__SEZIONE DEL DOCUMENTO__.
--------------------------------------------------

Con l’avvento delle grandi scoperte, e illuminato dal primato della ragione sulla materia, l’uomo moderno ha creduto di poter ribaltare la gerarchia dei valori che per secoli lo aveva guidato. La conoscenza della psicologia, in particolare quella del profondo, ha frantumato le barriere dell’esperienza, e una volta insinuatasi nella periferia dei salotti o dei chiacchiericci, ha ridotto la fenomenologia dell’intimità ad un evento su cui dissertare senza pudore e senza la paura di lasciarsi inghiottire dagli eccessi della banalità. È molto facile parlare di tutto e, al tempo stesso, contestare quanto affermato. La moderna ideologia, così, applicandosi all’esperienza intima – psicologica e religiosa – rischia di ridurre tutto a misura di sé, provocando un disordine che si dipinge facilmente di suggestioni che, dopo aver parodiato il sacro, sfociano nelle superstizioni individuali e sociali. Se anche questo è progresso, dobbiamo essere pronti ad ammettere che il lato che la scienza ci mostra è quello della vulnerabilità e dell’incertezza.

Il risultato che il facile psicologismo produce, specie in chi si dimostra permeabile alle dissertazioni semplicistiche della saggezza televisiva, se da una parte mostra tutta l’ansia e il bisogno di trascendere che sta nell’animo umano, dall’altra mette in evidenza tutti i gradini che si possono scendere quando si confonde la dimensione psicologica con quella religiosa.

In primo luogo troviamo la progressiva perdita dell’esperienza concreta del Sacro, accompagnata da una crescente riduzione della vita interiore che tende ad aderire alla semplice convenzione sociale della morale.

La conseguenza di questo primo passo è la frustrazione dei bisogni spirituali della persona e, per paradosso, un individualismo religioso in cui ognuno avverte la responsabilità del rapporto con la religione senza alcuna mediazione comunitaria.

Ne nasce il consumismo religioso, prodotto originale di quel materialismo spirituale in cui la spiritualità è trattata alla stregua di un prodotto da supermercato o, peggio ancora, da esportare come mezzo utile a colonizzare.

Il traguardo di questa metamorfosi è la «religione-fai-da-te», ossia l’acquisizione di una mentalità desacralizzata in cui religiosità, spiritualità e misticismo si ammantano di uno «pseudo» che porta con sempre più naturalezza a ricercare in esperienze paranormali o in contatti con entità immateriali l’ultimo barlume di divinità indispensabile alla vita dell’uomo.

Ed è proprio l’immagine del vagare, spesso senza meta, di questo uomo post-moderno che ci mostra come, a dispetto del progresso, gli atteggiamenti non cambino molto a distanza di millenni. Cosa portò il figlio prodigo a cercare la via di fuga da casa? E cosa lo convinse a tornare sui suoi passi? Quella favola così ricca di significati e capace di ispirare e condizionare l’espressività degli infiniti linguaggi estetici dalla letteratura al cinema, dalla pittura al melodramma, potrebbe essere riletta, oggi più che mai, per giungere ad immaginare un diverso finale.

--------------------------------------------------

__DOMANDE DI STUDIO__.
A. Nel testo, qual è il traguardo della metamorfosi descritta?
B. Nel testo, riscrivi il tratto da "Il risultato che" fino a "sociale della morale.", sostituendo "saggezza televisiva" con "saggezza radiofonica".
Le voci che seguono non servono allo svolgimento.

--------------------------------------------------

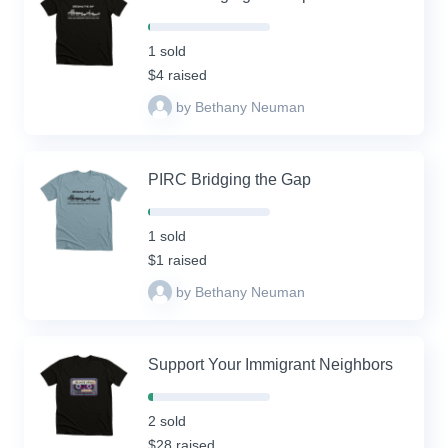
2%
Complete
1 sold
(success)
$4 raised
by Bethany Neuman
PIRC Bridging the Gap
2%
Complete
1 sold
(success)
$1 raised
by Bethany Neuman
Support Your Immigrant Neighbors
4%
Complete
2 sold
(success)
$28 raised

--------------------------------------------------

__SOLUZIONI PER ESERCIZIO__.
A. È la «religione-fai-da-te», cioè l'acquisizione di una mentalità desacralizzata.

B.
Il risultato che il facile psicologismo produce, specie in chi si dimostra permeabile alle dissertazioni semplicistiche della saggezza radiofonica, se da una parte mostra tutta l’ansia e il bisogno di trascendere che sta nell’animo umano, dall’altra mette in evidenza tutti i gradini che si possono scendere quando si confonde la dimensione psicologica con quella religiosa.

In primo luogo troviamo la progressiva perdita dell’esperienza concreta del Sacro, accompagnata da una crescente riduzione della vita interiore che tende ad aderire alla semplice convenzione sociale della morale.